- The Washington Times - Monday, May 18, 2020

Former White House economic adviser Gary Cohn said parts of the 2017 tax-cut law he helped shepherd through Congress might have to be rolled back amid the economic fallout from the coronavirus pandemic.

“We need to sit down and look at the revenue side of the equation, and we need to look at the expense side of the equation,” Mr. Cohn said this week on CBS’ “Face the Nation. “So I would say, yes, that the tax situation in the United States has to be readjusted. Everything should be on the table.”

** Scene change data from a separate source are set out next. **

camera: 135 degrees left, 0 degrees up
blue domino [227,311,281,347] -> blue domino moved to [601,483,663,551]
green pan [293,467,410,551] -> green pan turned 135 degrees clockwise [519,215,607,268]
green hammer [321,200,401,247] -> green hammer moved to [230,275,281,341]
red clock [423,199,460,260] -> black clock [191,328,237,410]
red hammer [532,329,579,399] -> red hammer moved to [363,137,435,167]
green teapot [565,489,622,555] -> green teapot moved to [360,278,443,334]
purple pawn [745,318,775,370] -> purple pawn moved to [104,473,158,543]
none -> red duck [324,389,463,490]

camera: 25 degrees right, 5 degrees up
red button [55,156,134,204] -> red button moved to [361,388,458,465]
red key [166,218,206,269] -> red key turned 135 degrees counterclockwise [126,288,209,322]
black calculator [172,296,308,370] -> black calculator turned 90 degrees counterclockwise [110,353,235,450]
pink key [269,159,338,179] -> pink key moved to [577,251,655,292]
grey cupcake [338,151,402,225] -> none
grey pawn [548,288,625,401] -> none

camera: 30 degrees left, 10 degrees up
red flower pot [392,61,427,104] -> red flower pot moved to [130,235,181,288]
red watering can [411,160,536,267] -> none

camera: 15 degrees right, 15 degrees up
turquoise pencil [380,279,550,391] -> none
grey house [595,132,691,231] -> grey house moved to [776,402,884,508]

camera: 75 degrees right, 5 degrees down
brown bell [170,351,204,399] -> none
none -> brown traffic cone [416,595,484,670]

Mr. Cohn had been asked if some of the tax cuts he personally helped usher through Congress would have to disappear to help pay for the unprecedented federal spending amid the crisis.

He also said, though, that the administration helped cut taxes for lower-income earners and increased taxes for some higher-income people.

Mr. Cohn pointed to a provision in the $3 trillion coronavirus rescue package the House passed on Friday that restores some state and local tax deduction benefits largely enjoyed by wealthier people that had been curbed in the tax law.



It’s unlikely that President Trump or congressional Republicans will embrace any sort of reversal of the 2017 tax-cut law, which lowered the federal tax burden for most Americans and was one of Mr. Trump’s signature first-term accomplishments.

Mr. Cohn was part of the “Big Six” largely credited with crafting the law. The group also included Treasury Secretary Steven T. Mnuchin, Senate Majority Leader Mitch McConnell, Rep. Kevin Brady of Texas, former Sen. Orrin G. Hatch of Utah and former Speaker Paul D. Ryan.